For tenet #3, you may be surprised by the number of standard Unix tools that support parallel processing modes. The example below using the standard GNU sort utility to sort a CSV file by its second field in IPv4 order using 12 cores, 16Gb of RAM, and an SSD for temporary space:

$ pigz -dc data01.gz | sort -t , -k 2 -V --parallel=12 -S 16G -T /mnt/ssd/tmp | pigz -c > data01.sorted.gz

Finally, for tenet #4, keep in mind that any utilities that do not support parallel processing can be made to do so using GNU parallel. The example below runs 12 copies of grep to speed up filtering across a large dataset. If the utility has a long start-up time (such as DAP), its best to pass a large value to --block-size (100000000 or so) in order to speed things up. RAM usage will increase as a function of block size and the number of jobs, so keep that in mind when selecting the best parameters for your system.
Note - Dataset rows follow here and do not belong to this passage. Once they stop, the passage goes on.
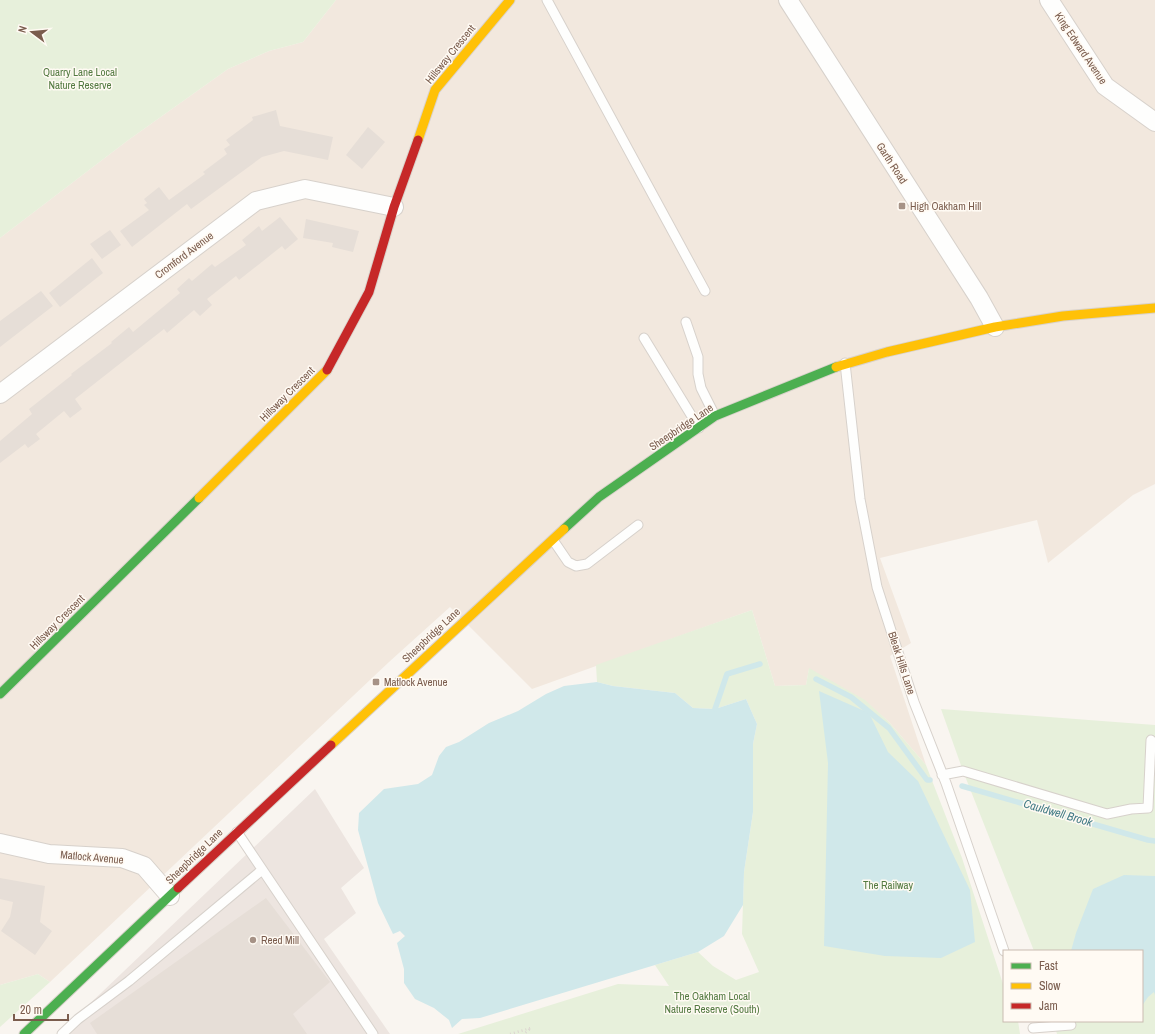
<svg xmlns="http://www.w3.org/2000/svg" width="1155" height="1034" font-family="'Archivo Narrow',sans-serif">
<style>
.residential{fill:#f2e8de}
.industrial{fill:#ede5e0}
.green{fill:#e7f0db}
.water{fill:#d0e8ea}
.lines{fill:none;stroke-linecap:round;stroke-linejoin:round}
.stream{stroke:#d0e8ea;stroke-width:5.5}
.building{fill:#e6ded7}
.lane-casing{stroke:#d7d1cb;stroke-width:11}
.street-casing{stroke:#d7d1cb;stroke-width:20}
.fast-casing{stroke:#d9d2cb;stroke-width:11}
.slow-casing{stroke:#d9d2cb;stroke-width:11}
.jam-casing{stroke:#d9d2cb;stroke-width:11}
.path{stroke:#dcd5d0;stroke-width:2.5;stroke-dasharray:1 3;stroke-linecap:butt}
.lane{stroke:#fefefd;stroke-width:9}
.street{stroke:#fefefd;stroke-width:18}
.fast{stroke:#4caf50;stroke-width:9}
.slow{stroke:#ffc107;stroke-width:9}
.jam{stroke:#c62828;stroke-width:9}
.poi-dot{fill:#a69286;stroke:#fffaf3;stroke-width:1.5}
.labels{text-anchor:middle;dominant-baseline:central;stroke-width:3;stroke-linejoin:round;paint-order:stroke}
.street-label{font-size:11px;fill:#7a5c4d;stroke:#fffaf3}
.park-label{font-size:11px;fill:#537a41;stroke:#fffaf3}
.poi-label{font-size:11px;fill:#7a5c4d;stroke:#fffaf3;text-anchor:start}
.water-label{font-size:12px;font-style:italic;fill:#437c86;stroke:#fffaf3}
</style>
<rect width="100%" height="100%" fill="#f9f5f0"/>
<path class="residential" d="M 336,0 L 1155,0 L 1155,484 L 1133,495 L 1048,563 L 1037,520 L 880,558 L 911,643 L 890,656 L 926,765 L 889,722 L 865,701 L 809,669 L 806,685 L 775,686 L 752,610 L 532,689 L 450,607 L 389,662 L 50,982 L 38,974 L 0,985 L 0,238 L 127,141 L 228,69 L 269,51 L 303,42 Z"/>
<path class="industrial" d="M 315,789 L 364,868 L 341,888 L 356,913 L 324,939 L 390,1034 L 58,1034 Z"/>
<path class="green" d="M 0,0 L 336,0 L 303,42 L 269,51 L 228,69 L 127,141 L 0,238 Z
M 752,610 L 775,686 L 806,685 L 809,668 L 865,700 L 889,722 L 926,765 L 962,858 L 1004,987 L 1004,1021 L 1018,1021 L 1020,1034 L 458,1034 L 618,984 L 669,986 L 655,965 L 698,952 L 713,966 L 736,980 L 759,972 L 742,934 L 744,872 L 753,812 L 753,744 L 757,724 L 746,699 L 715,709 L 693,708 L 675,693 L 613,686 L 597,682 L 596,665 Z
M 941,709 L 1155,725 L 1155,1034 L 1057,1034 L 1053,1021 L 1142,1021 L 1142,951 L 1034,951 L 963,771 Z
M 38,974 L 50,982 L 0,1027 L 0,985 Z"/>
<path class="water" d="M 597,682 L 613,686 L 675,693 L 693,708 L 715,709 L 746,699 L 757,724 L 753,744 L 753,812 L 744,872 L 743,905 L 724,936 L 698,952 L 480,1018 L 462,1019 L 452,1028 L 449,1020 L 434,1008 L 415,999 L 404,983 L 404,969 L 397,943 L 405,936 L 400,931 L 393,934 L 378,903 L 358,830 L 359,813 L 384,789 L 418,784 L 432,775 L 439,756 L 446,747 L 459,742 L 489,723 L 518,711 L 546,694 L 564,686 Z
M 819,691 L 869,713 L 888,752 L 918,781 L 970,890 L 975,942 L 941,958 L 885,956 L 824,946 L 828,763 Z
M 1124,875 L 1155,876 L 1155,995 L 1154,992 L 1148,997 L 1142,1006 L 1142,951 L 1071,951 L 1076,933 L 1093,889 Z"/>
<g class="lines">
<path class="stream" d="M 816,679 L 851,697 L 889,728 L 927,780 L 930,780
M 715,709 L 727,674 L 760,664
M 962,786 L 1148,840 L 1155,841"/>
</g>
<path class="building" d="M 276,110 L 280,126 L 333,137 L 328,160 L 284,151 L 262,157 L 191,209 L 187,204 L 132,247 L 120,231 L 149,210 L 144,205 L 147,203 L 144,199 L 159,187 L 169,200 L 205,174 L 203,172 L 227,154 L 224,149 L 230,145 L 226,140 L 253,120 L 252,117 Z
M 368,127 L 385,142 L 362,169 L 346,155 Z
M 280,217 L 298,239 L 285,250 L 282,246 L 239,280 L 236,276 L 207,299 L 212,305 L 200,316 L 194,310 L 167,333 L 164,329 L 75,399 L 82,409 L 70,418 L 64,411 L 36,434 L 40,439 L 28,448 L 25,444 L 0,463 L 0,441 L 32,414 L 29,409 L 72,375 L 71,374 L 112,343 L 111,342 L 129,327 L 133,332 L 180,293 L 177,289 L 189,278 L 192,281 L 212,264 L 215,267 L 246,245 L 242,240 L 259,226 L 262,231 Z
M 306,219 L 359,231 L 353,252 L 332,247 L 333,243 L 303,238 Z
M 110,230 L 121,245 L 102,259 L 90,244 Z
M 92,258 L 103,273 L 60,307 L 49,293 Z
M 41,291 L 53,306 L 0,347 L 0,321 Z
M 0,878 L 45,886 L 40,922 L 52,931 L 35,955 L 1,931 L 10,917 L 13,902 L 0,899 Z
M 266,898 L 330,982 L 293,1014 L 307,1034 L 97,1034 L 90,1023 Z"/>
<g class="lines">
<defs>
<path id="lane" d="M 547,0 L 705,291
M 686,322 L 698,357 L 698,374 L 701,388 L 715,416
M 644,338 L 699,428
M 845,363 L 860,499 L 877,587 L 914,702 L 946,783 L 1004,951
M 553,540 L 568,562 L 576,566 L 587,564 L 638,525
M 942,775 L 963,771 L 1107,814 L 1131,809 L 1148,808 L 1151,740
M 237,832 L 373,1034
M 1033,1028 L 1071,1025
M 62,1034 L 78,1019 L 129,981 L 262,870"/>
<path id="street" d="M 788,0 L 979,298 L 995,327
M 1049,0 L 1105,86 L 1155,122
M 0,394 L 256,201 L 305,189 L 394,207
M 0,843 L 49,854 L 122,858 L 144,866 L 170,896"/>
<path id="fast" d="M 564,529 L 599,497 L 715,416 L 836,367
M 0,694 L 199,498
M 24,1034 L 178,888"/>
<path id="slow" d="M 418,140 L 435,90 L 510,0
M 836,367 L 887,352 L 995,327 L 1063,316 L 1155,308
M 199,498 L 327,370
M 331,745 L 564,529"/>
<path id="jam" d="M 327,370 L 369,292 L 394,207 L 418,140
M 178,888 L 331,745"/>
</defs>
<use href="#lane" class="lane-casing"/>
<use href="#street" class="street-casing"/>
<use href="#fast" class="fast-casing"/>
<use href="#slow" class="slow-casing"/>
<use href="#jam" class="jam-casing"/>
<path class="path" d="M 510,1034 L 531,1028 L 524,1034"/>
<use href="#lane" class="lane"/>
<use href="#street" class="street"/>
<use href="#fast" class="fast"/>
<use href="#slow" class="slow"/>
<use href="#jam" class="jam"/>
</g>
<g class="poi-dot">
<rect x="898" y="202" width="8" height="8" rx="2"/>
<rect x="372" y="678" width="8" height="8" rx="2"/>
<circle cx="253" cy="940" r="4"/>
</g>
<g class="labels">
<g class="street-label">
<text transform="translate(1081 48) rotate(56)">King Edward Avenue</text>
<text transform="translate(450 54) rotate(-51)">Hillsway Crescent</text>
<text transform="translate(892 163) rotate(57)">Garth Road</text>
<text transform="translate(184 255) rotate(-37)">Cromford Avenue</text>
<text transform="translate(287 394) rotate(-45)">Hillsway Crescent</text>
<text transform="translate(681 427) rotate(-34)">Sheepbridge Lane</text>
<text transform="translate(57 622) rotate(-45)">Hillsway Crescent</text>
<text transform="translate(431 635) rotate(-43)">Sheepbridge Lane</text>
<text transform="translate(902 663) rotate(72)">Bleak Hills Lane</text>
<text transform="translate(194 856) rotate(-44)">Sheepbridge Lane</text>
<text transform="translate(92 857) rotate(5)">Matlock Avenue</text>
</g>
<g class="park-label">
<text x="80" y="72">Quarry Lane Local<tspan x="80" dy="13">Nature Reserve</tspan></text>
<text x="888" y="885">The Railway</text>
<text x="712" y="996">The Oakham Local<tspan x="712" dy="13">Nature Reserve (South)</tspan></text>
</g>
<g class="poi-label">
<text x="910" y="206">High Oakham Hill</text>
<text x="384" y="682">Matlock Avenue</text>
<text x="261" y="940">Reed Mill</text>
</g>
<g class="water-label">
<text transform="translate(1058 813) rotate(16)">Cauldwell Brook</text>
</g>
</g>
<rect x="1003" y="950" width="140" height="72" fill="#fffaf3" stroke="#cabbb1"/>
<rect x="1011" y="963" width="20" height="6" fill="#4caf50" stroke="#cabbb1"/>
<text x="1039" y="970" font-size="12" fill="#7a5c4d">Fast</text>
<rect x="1011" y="983" width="20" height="6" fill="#ffc107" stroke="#cabbb1"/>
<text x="1039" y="990" font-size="12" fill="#7a5c4d">Slow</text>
<rect x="1011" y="1003" width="20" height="6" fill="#c62828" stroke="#cabbb1"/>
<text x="1039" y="1010" font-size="12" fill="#7a5c4d">Jam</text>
<g transform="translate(32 32) rotate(286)" stroke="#fffaf3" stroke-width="3" paint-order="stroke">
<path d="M0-3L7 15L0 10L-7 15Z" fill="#7a5c4d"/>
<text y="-6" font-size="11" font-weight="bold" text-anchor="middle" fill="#7a5c4d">N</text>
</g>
<path d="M14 1014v6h54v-6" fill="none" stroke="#7a5c4d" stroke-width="2"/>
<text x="20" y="1014" font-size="12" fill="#7a5c4d" stroke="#fffaf3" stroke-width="3" paint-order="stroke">20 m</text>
</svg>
$ pigz -dc data01.gz | parallel --gnu -j 12 --pipe "grep ',1\.1\.'" | pigz -c > data01_1.1.0.0.csv.gz

DAP: The Data Analysis Pipeline

We built DAP specifically for processing Sonar datasets. DAP is essentially a command line Map-Reduce utility that can handle all sorts of input formats and data encodings. DAP consumes data and pipes each record through a series of transforms, filters, and annotations before emitting the modified record. DAP prioritizes flexibility over speed, but works great on multi-core systems with GNU Parallel. The example below appends GeoIP information to each record in a CSV dataset.
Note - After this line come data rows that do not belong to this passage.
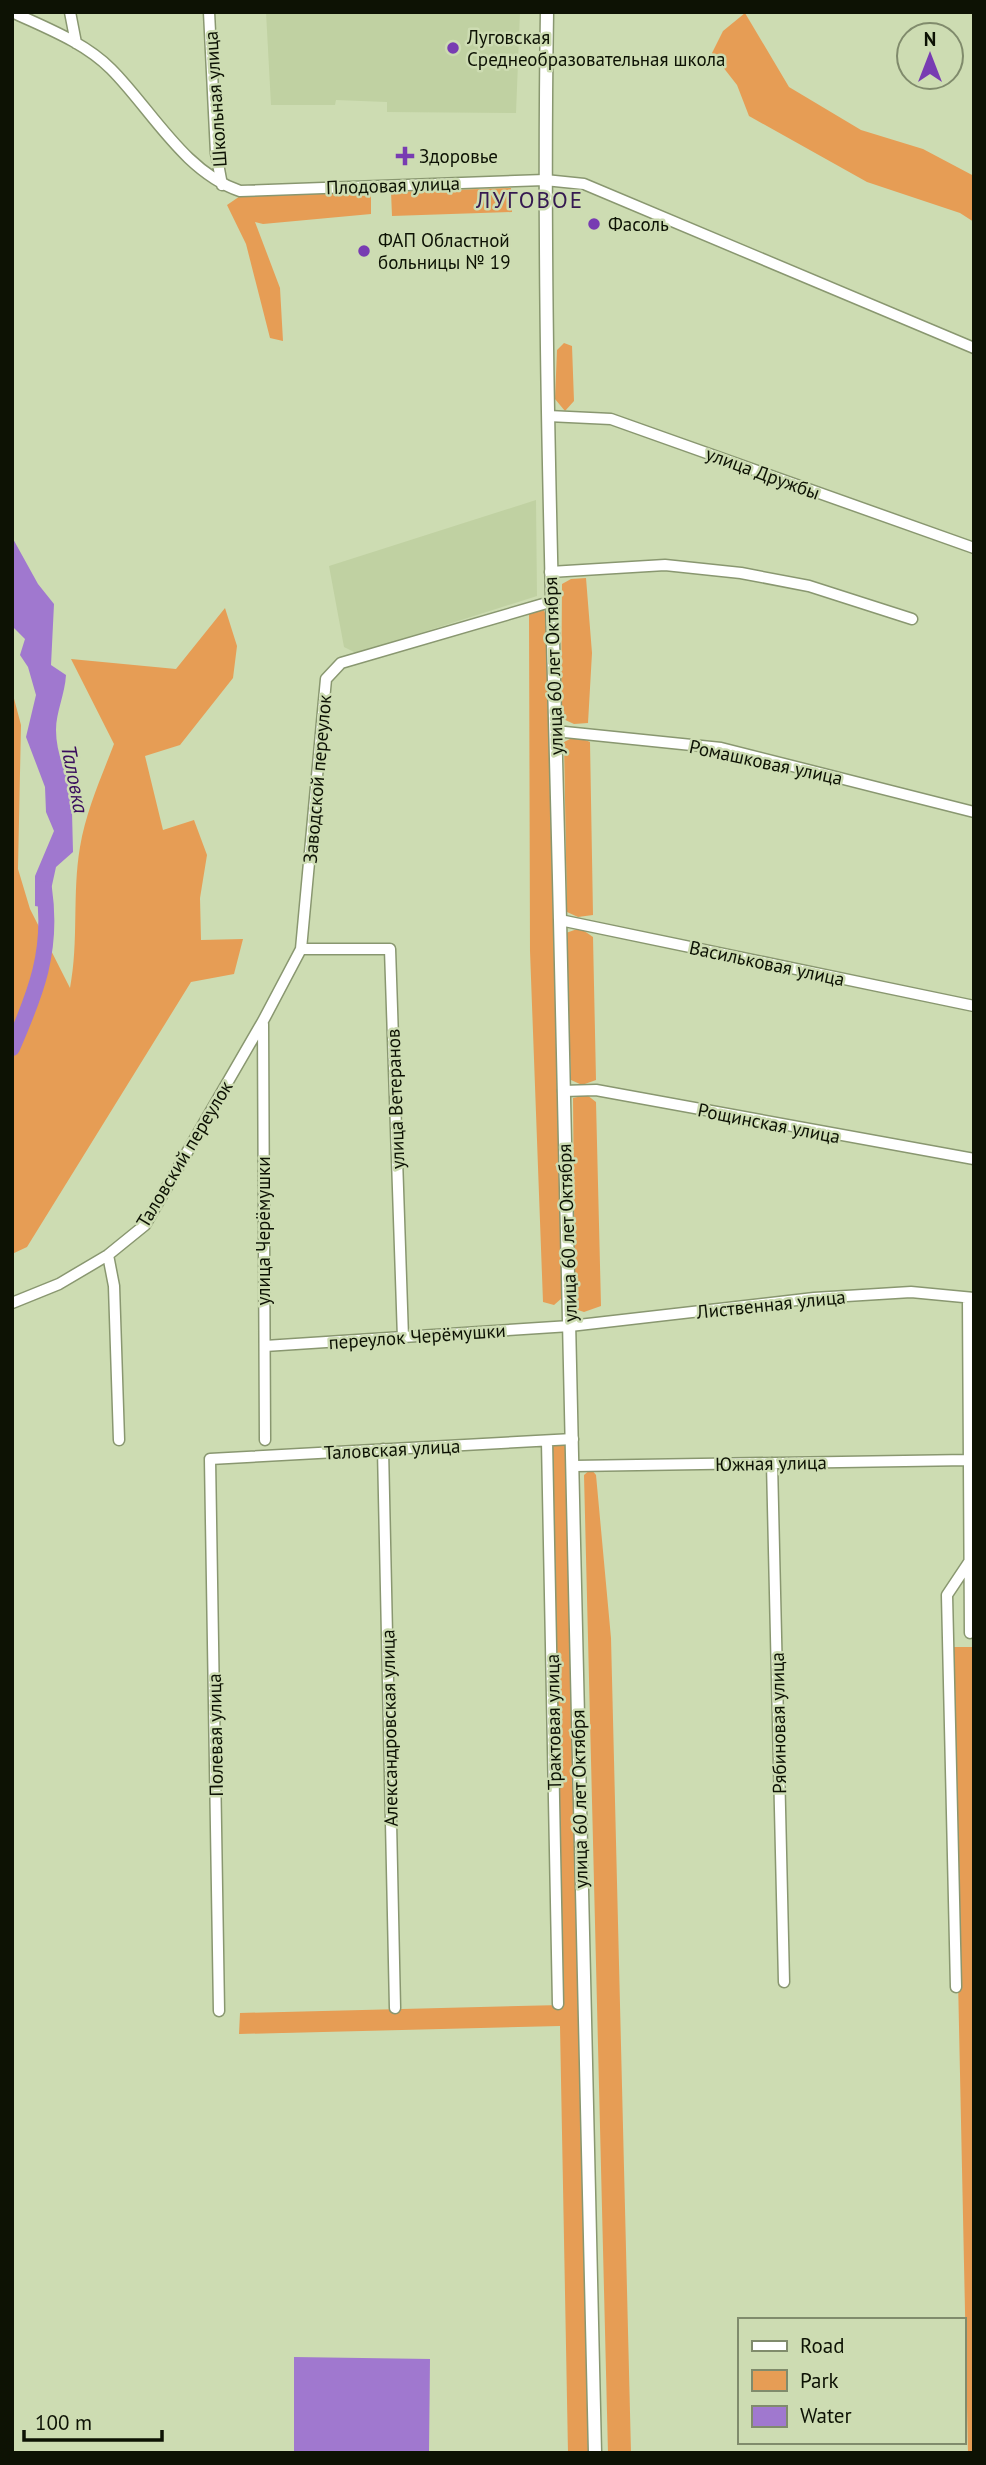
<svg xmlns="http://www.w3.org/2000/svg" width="986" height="2465" font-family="'PT Sans',sans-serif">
  <rect width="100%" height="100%" fill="#cddcb2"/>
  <path fill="#c0d1a2" d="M266 12H520L516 113 387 112V102L336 100 335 105H271Z
    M536 500 537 596 364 651 356 653 344 647 329 566Z"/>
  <path fill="#e69d55" d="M745 13 789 87 861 130 923 149 974 176V222L960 213 867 182 749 116 737 85 712 53 723 31Z
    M511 188 512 212 392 216 391 192Z
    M371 191V214L263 224 255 222 280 288 283 341 270 338 246 244 227 205 246 192Z
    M564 343 572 346 574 401 565 411 555 399 557 350Z
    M586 578 592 653 588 723 574 724 561 718 562 584 571 579Z
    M543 607 548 622 562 1298 554 1305 543 1302 530 951 529 610Z
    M225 608 237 646 233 678 180 745 145 756 163 830 194 820 207 855 200 898 201 940 243 939 234 974 191 982 27 1247 12 1254V691L21 725 18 869 30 909 70 988C79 942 72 893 80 847 86 811 101 778 114 744L71 659 176 669Z
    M576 736 590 742 593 915 578 917 567 912 564 742Z
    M580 928 593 937 596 1080 582 1085 571 1080 566 933Z
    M587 1095 596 1102 601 1306 584 1312 575 1309 573 1098Z
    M561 1438 567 1445 588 2453H568L560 2026 239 2034 240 2013 561 2005 551 1443Z
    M591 1469 596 1475 611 1638 631 2453H608L584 1475Z
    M951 1647H974V2453H968Z"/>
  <path fill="#a078cf" d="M12 537 38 584 54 604 51 665 66 675C65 694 56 712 56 730 56 756 69 781 79 804L72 812 73 852 56 867 47 908 35 906V876L54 831 46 812 45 787 26 737 36 695 28 667 20 655 25 639 12 626Z
    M294 2357 430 2359 429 2453H294Z"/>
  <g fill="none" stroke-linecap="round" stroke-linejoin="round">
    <path stroke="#a078cf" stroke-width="16" d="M12 1048C36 993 53 950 44 889"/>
    <g stroke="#899770" stroke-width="13">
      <path id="minor" d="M12 12C46 28 84 42 111 69 151 109 184 172 240 191L545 180 584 184 974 348
        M70 12 76 43
        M209 12 216 153 222 185
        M548 416 611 419 974 548
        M550 572 665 565 741 573 809 586 912 619
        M555 731 721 748 974 812
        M560 920 974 1006
        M301 949H390L403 1338
        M263 1024 265 1440
        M563 1091 596 1090 974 1159
        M108 1255 114 1286 119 1440
        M968 1298 970 1633
        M12 1303 59 1284 108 1255 145 1225 263 1021 301 949 326 679 341 663 550 602
        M265 1346 570 1326 814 1298 911 1292 974 1298
        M547 1441 558 2004
        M383 1449 395 2008
        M772 1463 784 1982
        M574 1466 968 1460
        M956 1987 947 1595 969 1562
        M219 2011 210 1459 573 1439"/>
    </g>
    <g stroke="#899770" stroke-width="15">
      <path id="tertiary" d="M547 12C542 315 553 617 560 920 572 1431 582 1942 595 2453"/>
    </g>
    <use href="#minor" stroke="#fff" stroke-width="10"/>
    <use href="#tertiary" stroke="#fff" stroke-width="12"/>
  </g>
  <g fill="#783cb2" stroke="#cddcb2" stroke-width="2.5">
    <circle cx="453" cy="48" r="7"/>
    <path d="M401.5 145.5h7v7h7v7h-7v7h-7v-7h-7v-7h7z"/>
    <circle cx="594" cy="224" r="7"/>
    <circle cx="364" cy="251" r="7"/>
  </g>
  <g text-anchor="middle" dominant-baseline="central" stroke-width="5" stroke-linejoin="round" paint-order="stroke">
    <g font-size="19" fill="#0d1204" stroke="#cddcb2" text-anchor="start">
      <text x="467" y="37">Луговская<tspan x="467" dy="22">Среднеобразовательная школа</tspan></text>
      <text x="419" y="156">Здоровье</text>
      <text x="608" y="224">Фасоль</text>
      <text x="378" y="240">ФАП Областной<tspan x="378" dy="22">больницы № 19</tspan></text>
    </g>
    <g font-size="19" fill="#0d1204" stroke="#cddcb2">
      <text transform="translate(215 99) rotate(-94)">Школьная улица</text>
      <text transform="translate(393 185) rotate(-2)">Плодовая улица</text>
      <text transform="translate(763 473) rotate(20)">улица Дружбы</text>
      <text transform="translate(553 666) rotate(-92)">улица 60 лет Октября</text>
      <text transform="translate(766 762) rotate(12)">Ромашковая улица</text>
      <text transform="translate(317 779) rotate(-85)">Заводской переулок</text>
      <text transform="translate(767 963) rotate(12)">Васильковая улица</text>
      <text transform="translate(395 1099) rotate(-92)">улица Ветеранов</text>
      <text transform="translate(769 1123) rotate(11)">Рощинская улица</text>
      <text transform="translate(184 1154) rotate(-59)">Таловский переулок</text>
      <text transform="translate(263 1231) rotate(-90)">улица Черёмушки</text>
      <text transform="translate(567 1233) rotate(-92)">улица 60 лет Октября</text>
      <text transform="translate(771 1304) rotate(-6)">Лиственная улица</text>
      <text transform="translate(417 1336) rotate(-4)">переулок Черёмушки</text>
      <text transform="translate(392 1449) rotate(-3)">Таловская улица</text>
      <text transform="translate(771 1463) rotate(-1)">Южная улица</text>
      <text transform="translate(553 1722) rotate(-91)">Трактовая улица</text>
      <text transform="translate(778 1723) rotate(-91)">Рябиновая улица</text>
      <text transform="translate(389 1728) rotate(-91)">Александровская улица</text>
      <text transform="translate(215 1735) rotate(-91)">Полевая улица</text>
      <text transform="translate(579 1799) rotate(-91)">улица 60 лет Октября</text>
    </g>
    <g font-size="21" font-style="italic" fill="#390d5d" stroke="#cddcb2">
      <text transform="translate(75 779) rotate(79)">Таловка</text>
    </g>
    <g font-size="23" letter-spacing="2" fill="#351951" stroke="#cddcb2">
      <text x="530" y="199">ЛУГОВОЕ</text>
    </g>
  </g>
  <rect width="986" height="2465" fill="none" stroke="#0d1204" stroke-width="28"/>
  <rect x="738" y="2318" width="228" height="126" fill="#cddcb2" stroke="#808b6c" stroke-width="2"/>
  <rect x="752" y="2341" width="35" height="10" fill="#ffffff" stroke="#808b6c" stroke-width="2"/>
  <text x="800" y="2353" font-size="21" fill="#0d1204">Road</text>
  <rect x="752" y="2370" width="35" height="21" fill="#e69d55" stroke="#808b6c" stroke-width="2"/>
  <text x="800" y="2388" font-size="21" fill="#0d1204">Park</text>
  <rect x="752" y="2406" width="35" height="21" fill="#a078cf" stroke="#808b6c" stroke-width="2"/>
  <text x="800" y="2423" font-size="21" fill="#0d1204">Water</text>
  <g transform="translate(930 56)"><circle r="33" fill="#cddcb2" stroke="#808b6c" stroke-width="2"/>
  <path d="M0-5L12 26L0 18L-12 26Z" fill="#783cb2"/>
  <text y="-10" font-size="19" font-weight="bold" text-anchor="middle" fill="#0d1204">N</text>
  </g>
  <path d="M24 2430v10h138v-10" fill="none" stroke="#0d1204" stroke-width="3.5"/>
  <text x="35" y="2430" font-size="21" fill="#0d1204" stroke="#cddcb2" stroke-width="5" paint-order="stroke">100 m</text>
</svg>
$ pigz -dc data01.csv.gz | dap csv - header=yes + geo_ip saddr + json | head -n 1
{
  "saddr.longitude": "139.69000244140625",
  "saddr.latitude": "35.689998626708984",
  "saddr.country_name": "Japan",
  "saddr.country_code3": "JPN",
  "saddr.country_code": "JP",
  "timestamp-ts": "1413836995",
  "saddr": "1.0.100.195",
  "sport": "137",
  "daddr": "198.143.173.180",
  "dport": "36997",
  "ipid": "11091",
  "ttl": "50",
  "data": "e5d88400000000010000000020434b41414141414141414141414141414141414141414141414141414141414100002100010000000000410131393520202020202020202020202000640000000000000000000000000000000000000000000000000000000000000000000000000000000000000000000000"
}

Tweaking this example, we can find the first result where the system is in the United States, hex decode the data field, then parse the NetBIOS response data, select just the IP address, state, city, and decoded NetBIOS hostname, and encode the result in CSV format:

$ pigz -dc data01.csv.gz | dap csv - header=yes + \
  geo_ip saddr + include saddr.country_code=US + \
  transform data=hexdecode + decode_netbios_status_reply data + \
  select saddr saddr.region_name saddr.city data.netbios_hname + \
  csv | head -n 1

100.0.110.103,Massachusetts,Randolph,ROB-PC

This barely scratches the surface of what DAP can do. To find out more, grab a copy from Github, and look at the samples directory for example scripts. In addition to processing Sonar data, DAP has support for the WARC format used by CommonCrawl and archive.org.